■ PROBLEM
Reproduce every line of the records below word for word, omitting the pictures.

◇ ◇ ◇ ◇

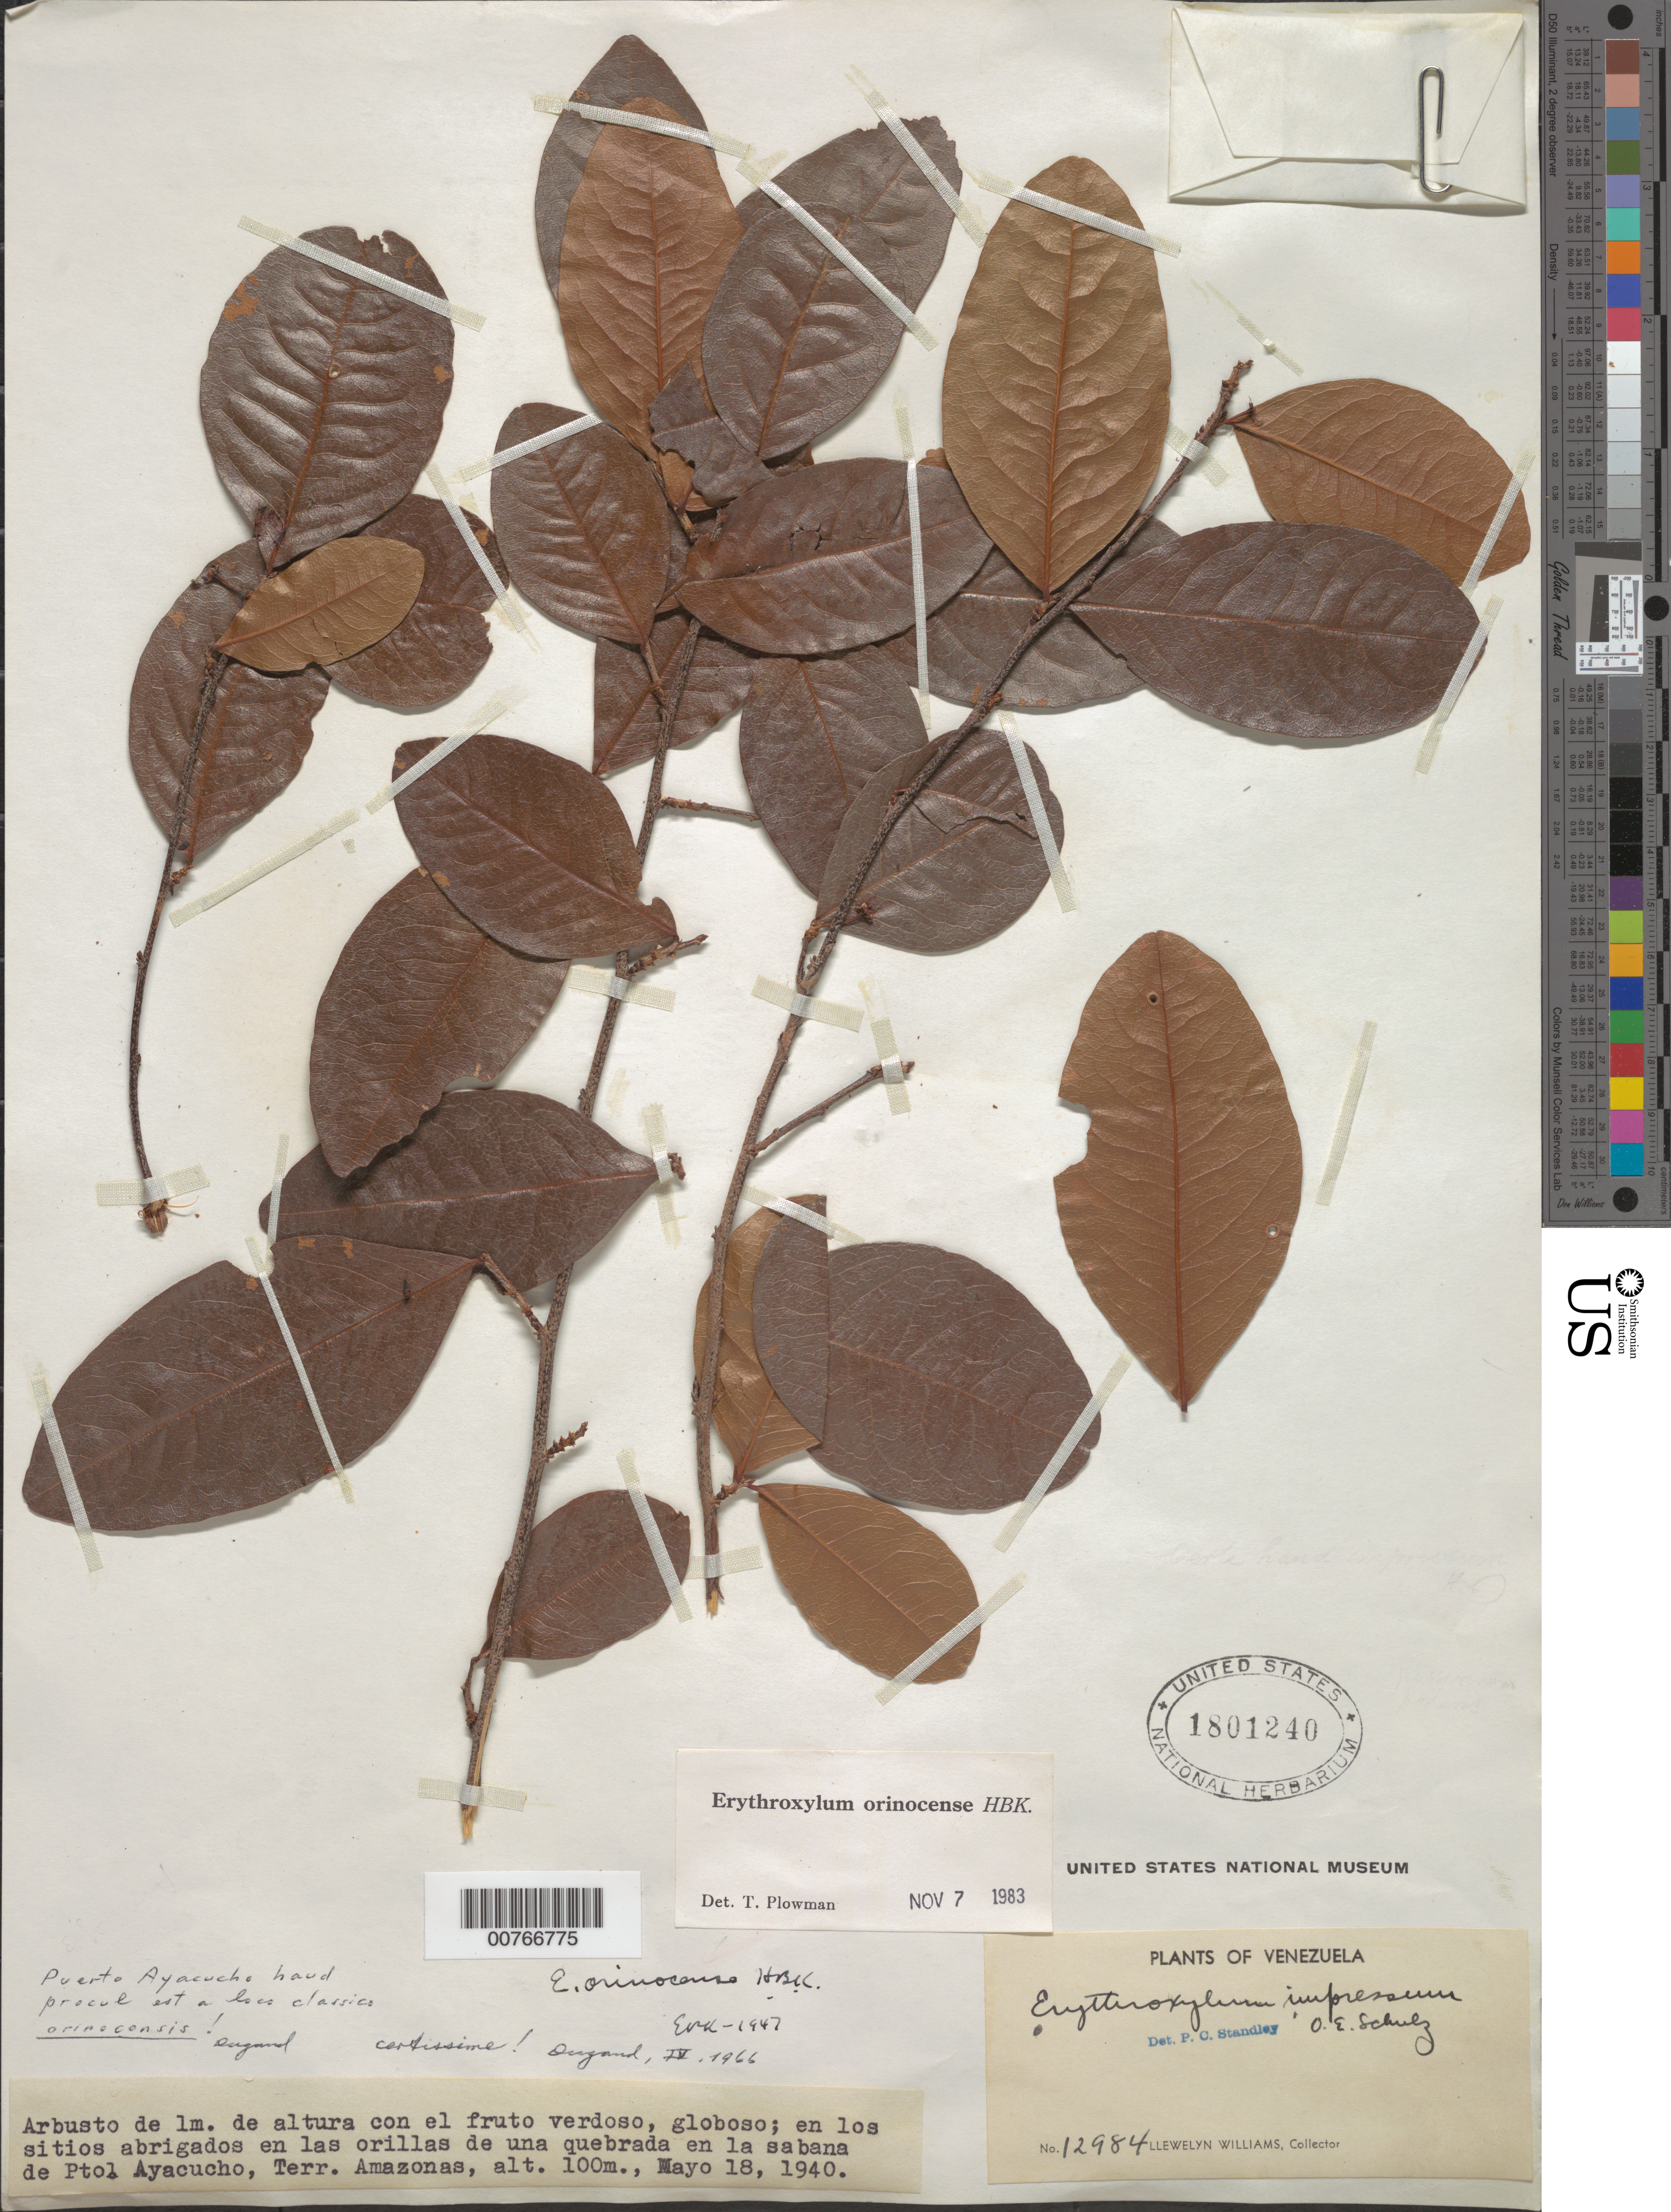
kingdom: Plantae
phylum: Tracheophyta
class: Magnoliopsida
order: Malpighiales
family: Erythroxylaceae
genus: Erythroxylum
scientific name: Erythroxylum orinocense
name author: Kunth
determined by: Plowman, Timothy C.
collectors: Ll. Williams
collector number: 12984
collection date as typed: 18-May-40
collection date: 1940-05-18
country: Venezuela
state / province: Amazonas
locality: Puerto Ayacucho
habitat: Sitios abrigados en las orillas de una quebrada en la sabána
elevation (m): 100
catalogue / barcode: US 1801240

◇ ◇ ◇ ◇

■ FINISHED ANSWER
kingdom: Plantae
phylum: Tracheophyta
class: Magnoliopsida
order: Malpighiales
family: Erythroxylaceae
genus: Erythroxylum
scientific name: Erythroxylum orinocense
name author: Kunth
determined by: Plowman, Timothy C.
collectors: Ll. Williams
collector number: 12984
collection date as typed: 18-May-40
collection date: 1940-05-18
country: Venezuela
state / province: Amazonas
locality: Puerto Ayacucho
habitat: Sitios abrigados en las orillas de una quebrada en la sabána
elevation (m): 100
catalogue / barcode: US 1801240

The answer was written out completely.